# [What is being asked]
Select, from the material below, each line with "pieces" in it.

# [Source material]
........

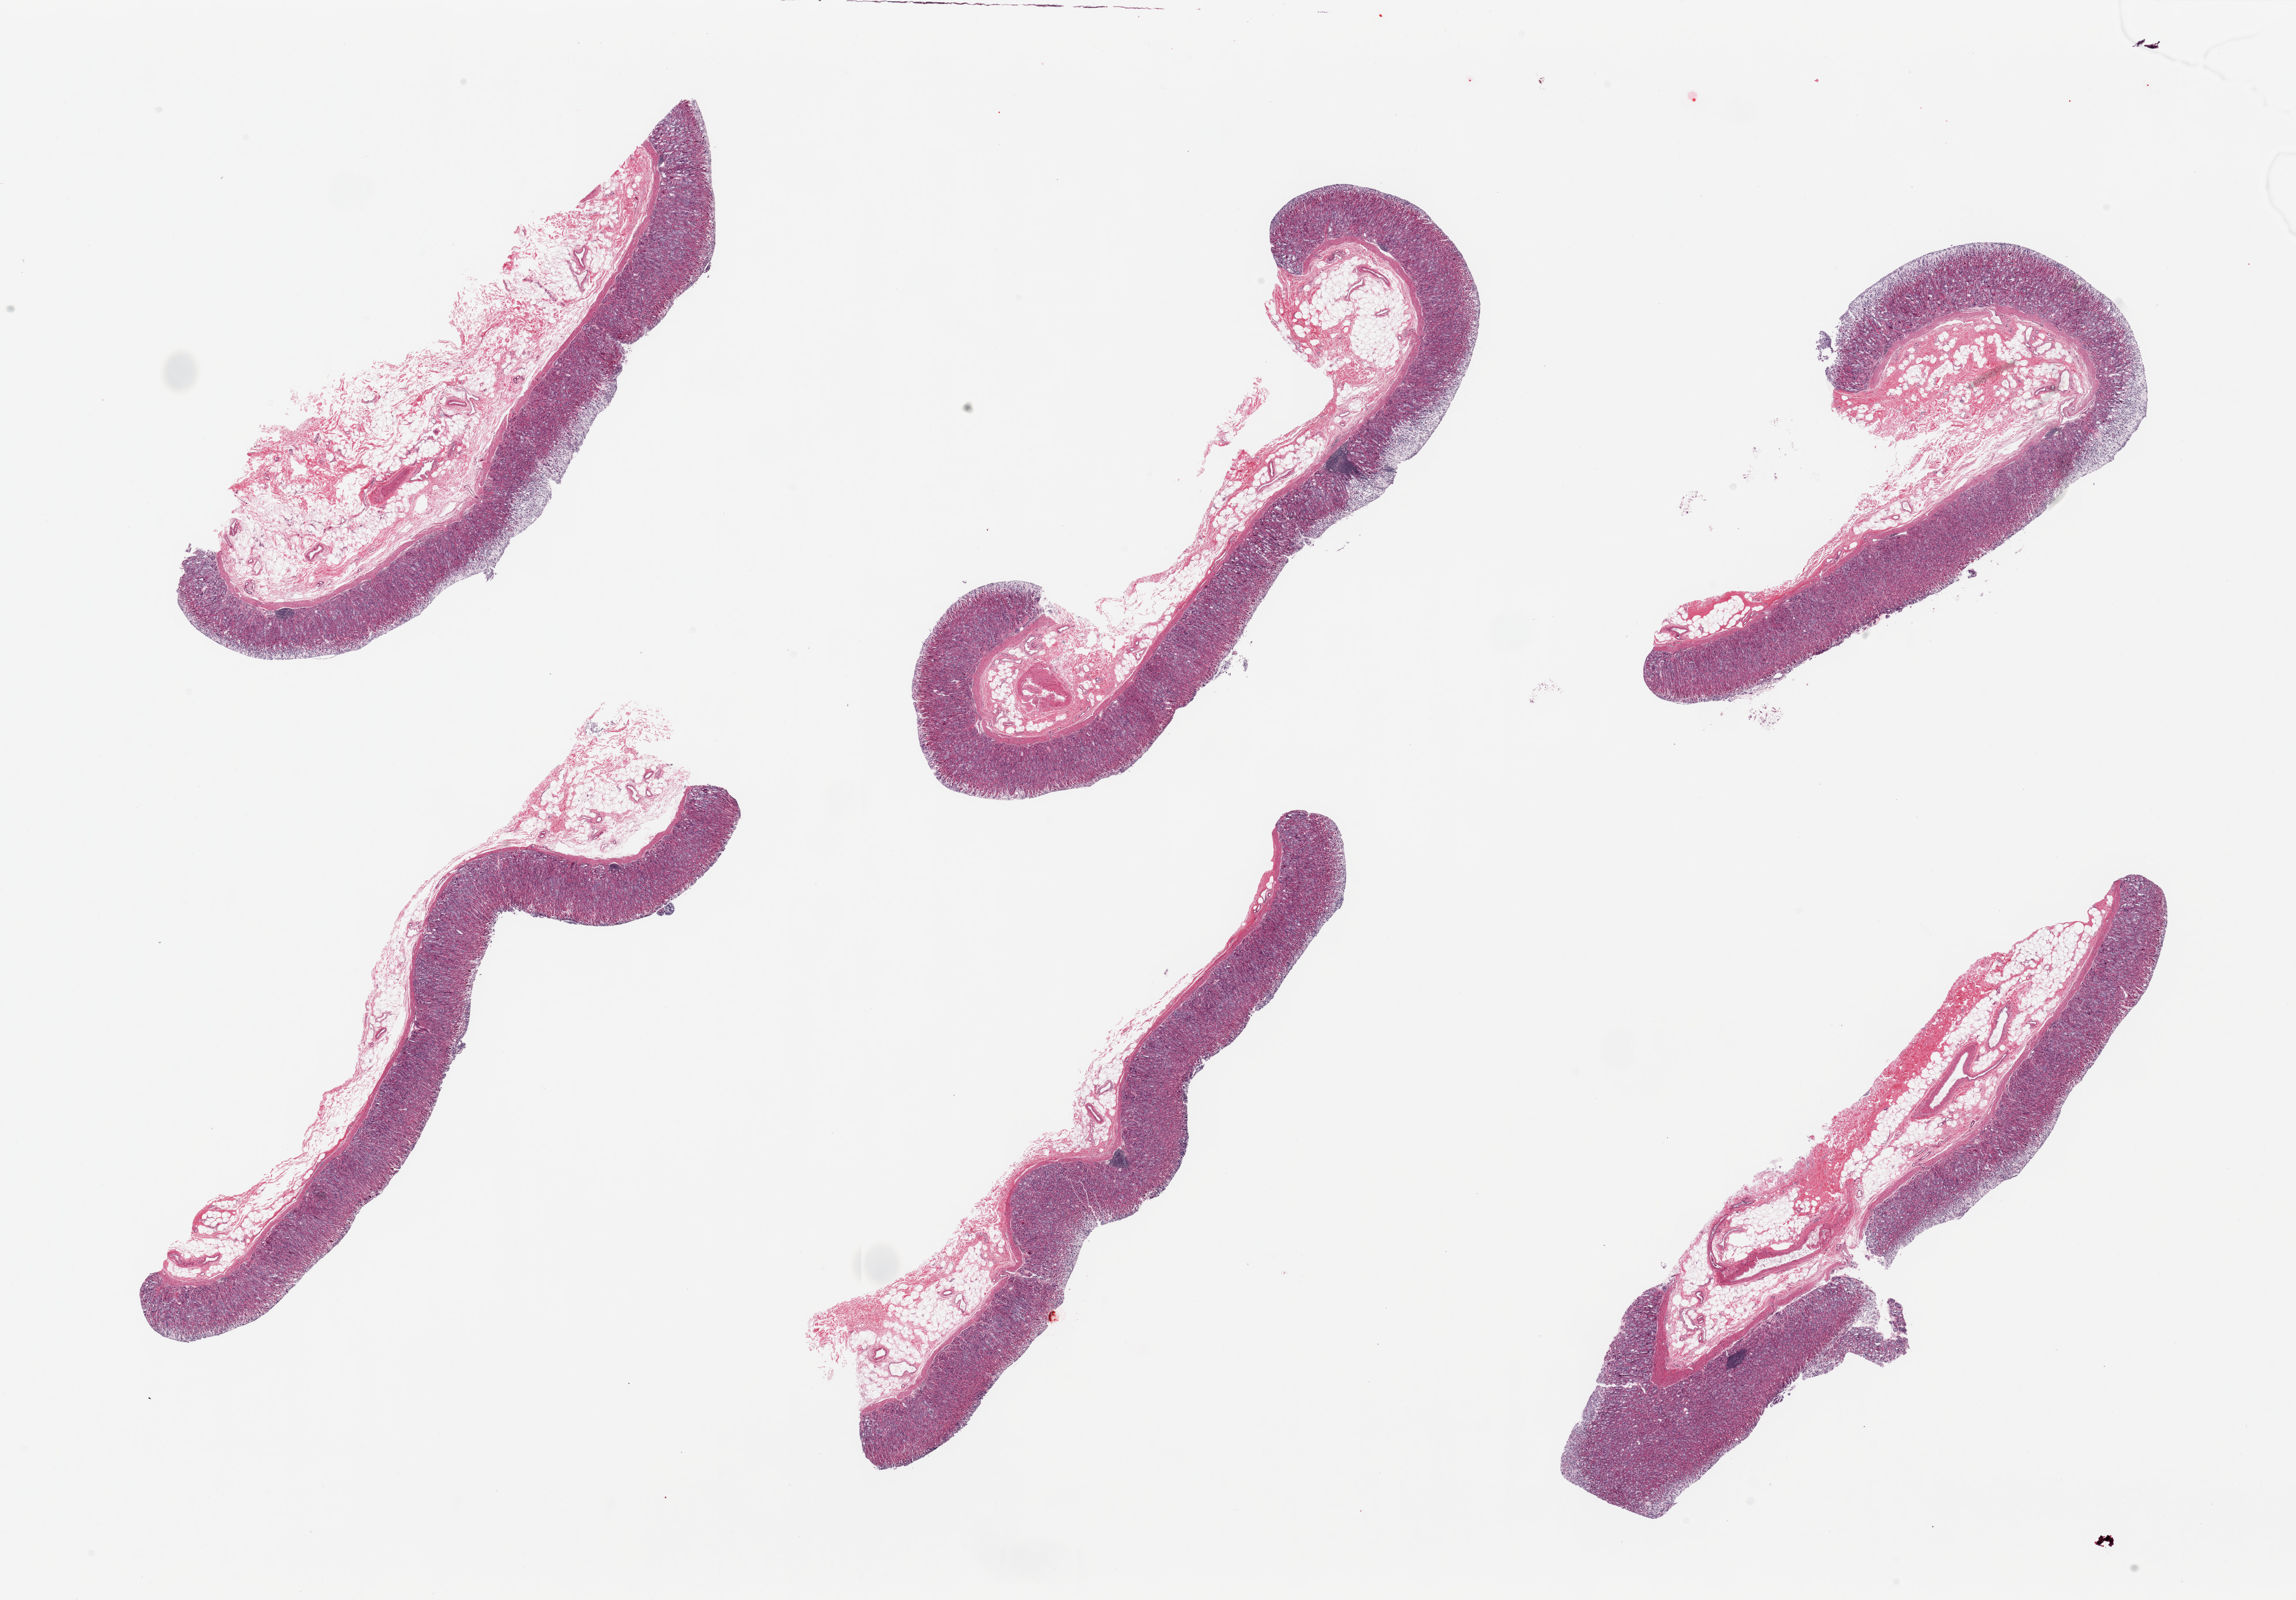
Digitized H&E-stained section, a low-resolution overview of the entire scanned area, about 31.5 x 22.0 mm (acquisition: 20x scan). PAXgene-fixed, paraffin-embedded tissue. Target tissue: stomach. Tissue donor sample. Donor: male.
- review note (as recorded): 6 pieces; well preserved oxyntic glands, sloughed foveolar (surface) epithelium; no muscularis propria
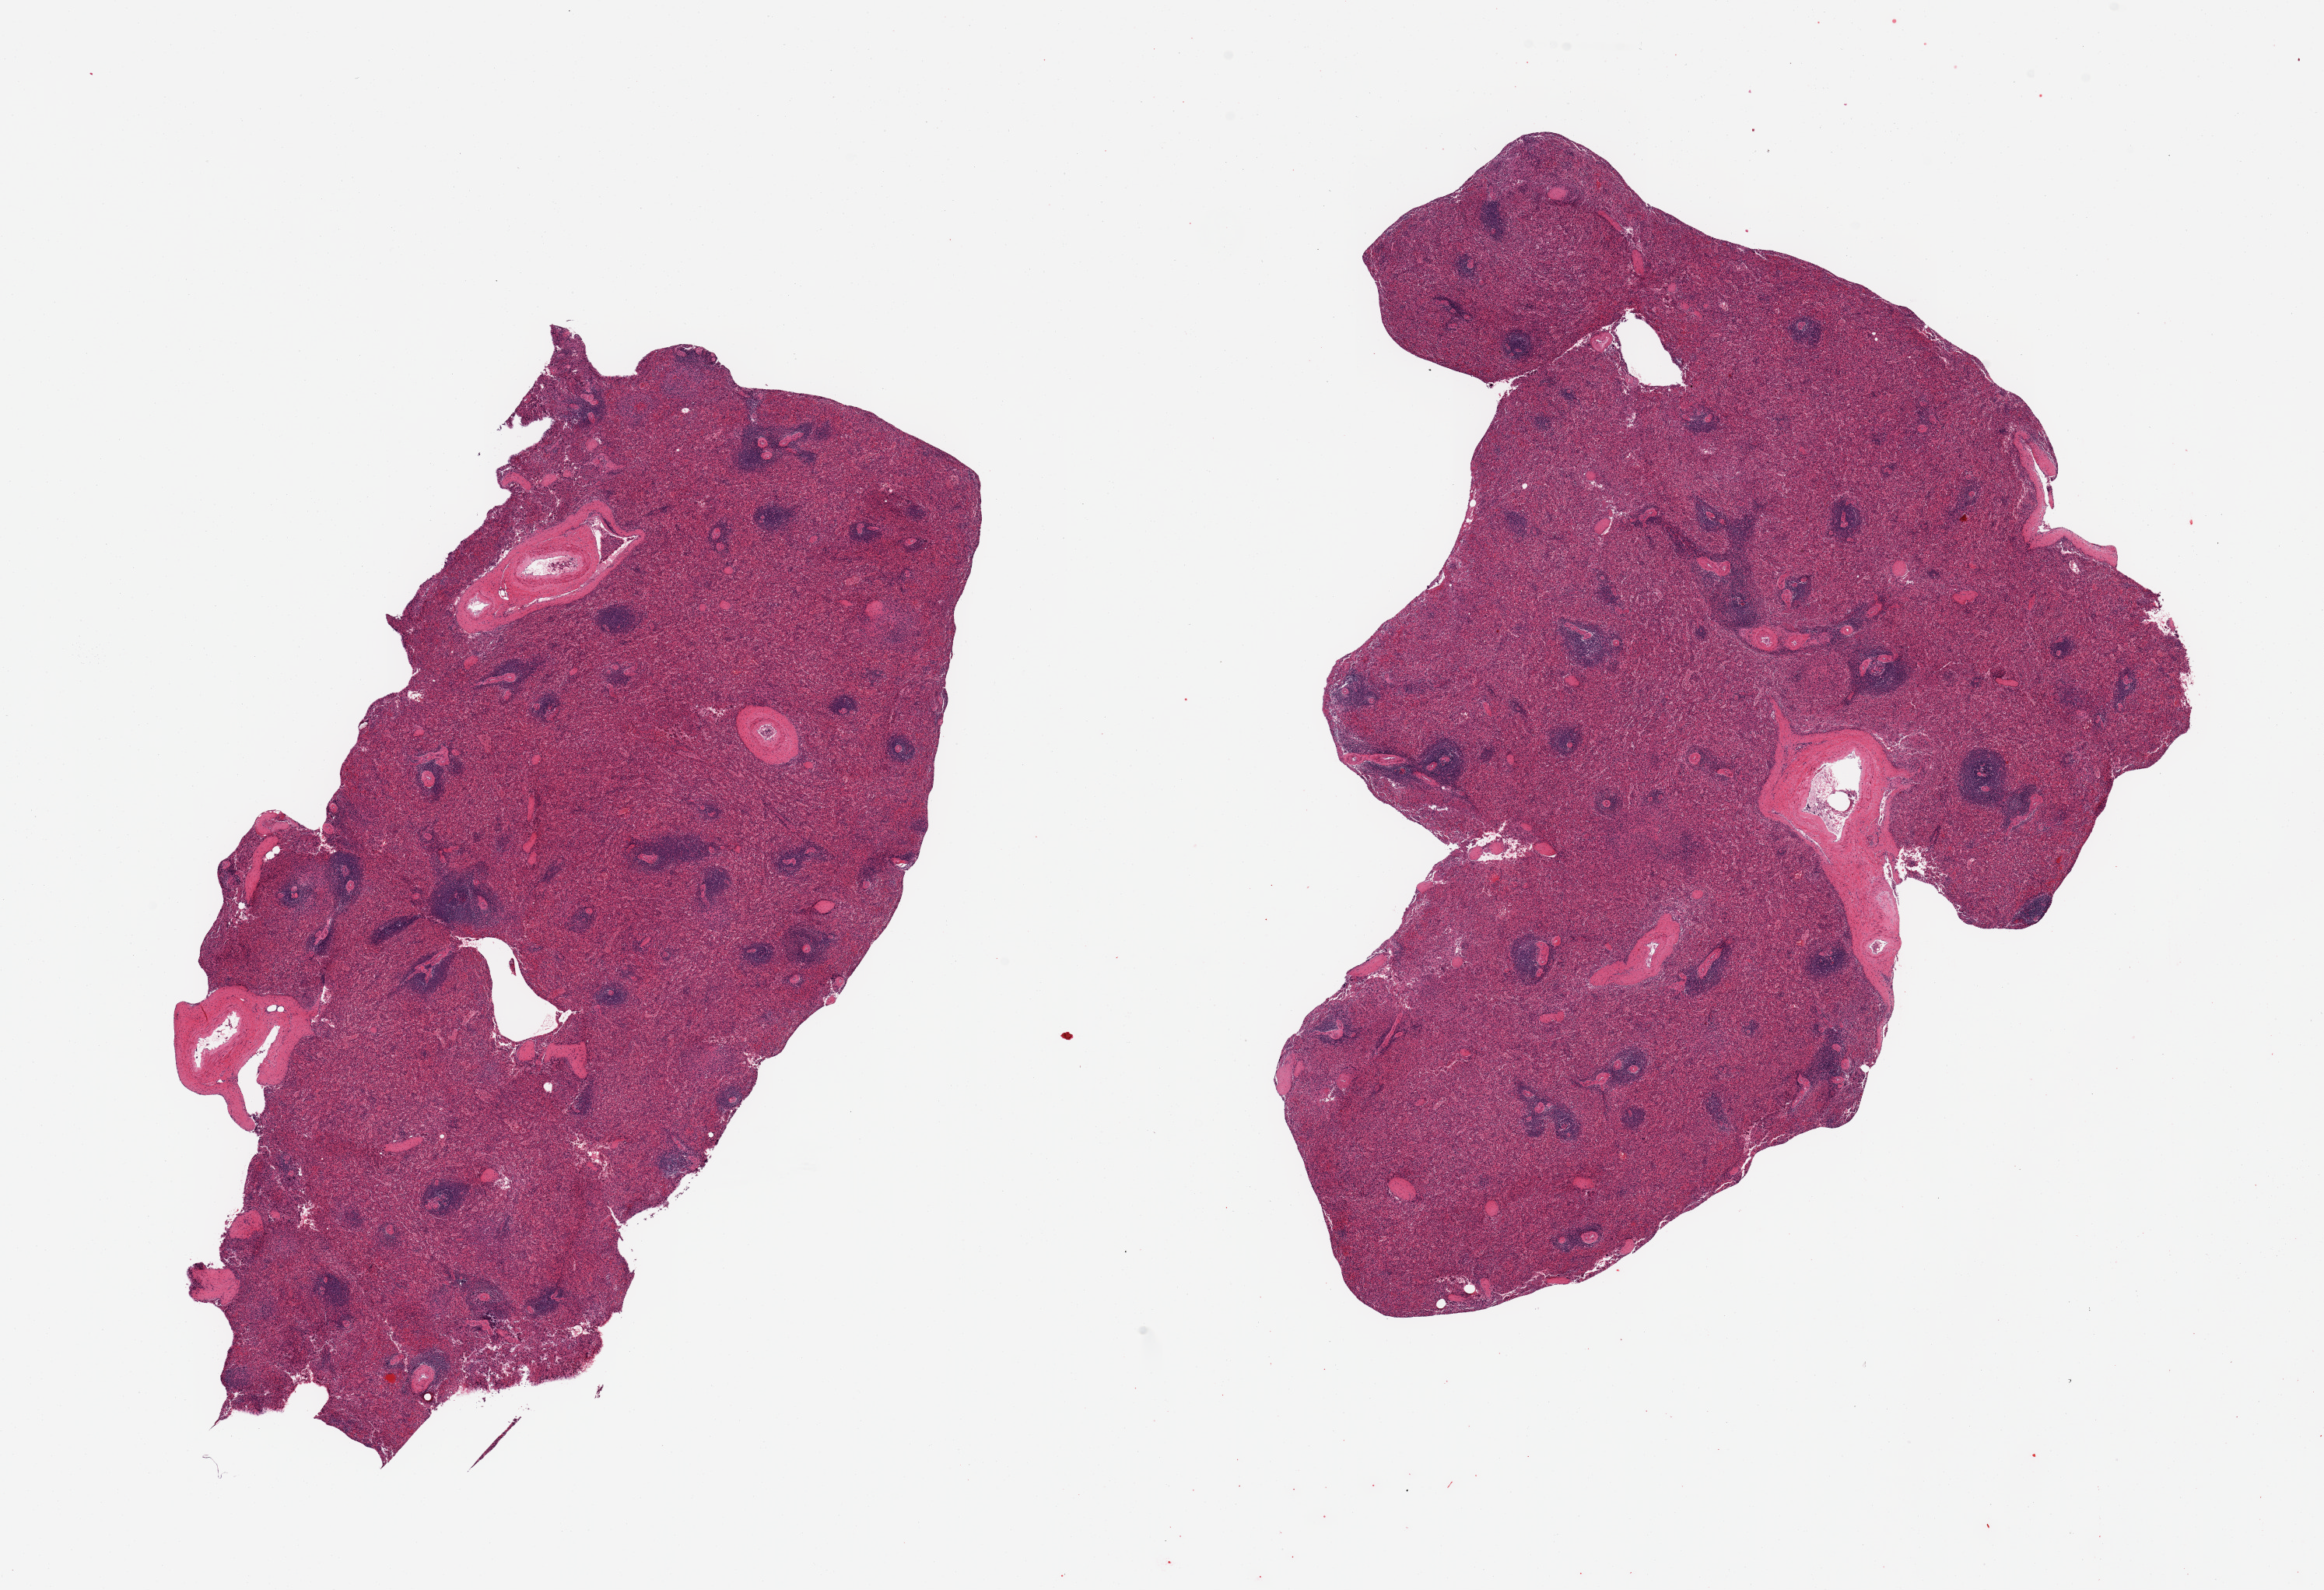
Digitized hematoxylin and eosin (H&E)-stained section, a low-resolution overview of the entire scanned area, about 23.6 x 16.2 mm; PAXgene-fixed paraffin-embedded (PFPE) section; sampled site (target tissue): spleen; tissue donor sample. Male donor.
* review note (as recorded): 2 pieces, no abnormalities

........

# [Answer to the problem]
- review note (as recorded): 6 pieces; well preserved oxyntic glands, sloughed foveolar (surface) epithelium; no muscularis propria
* review note (as recorded): 2 pieces, no abnormalities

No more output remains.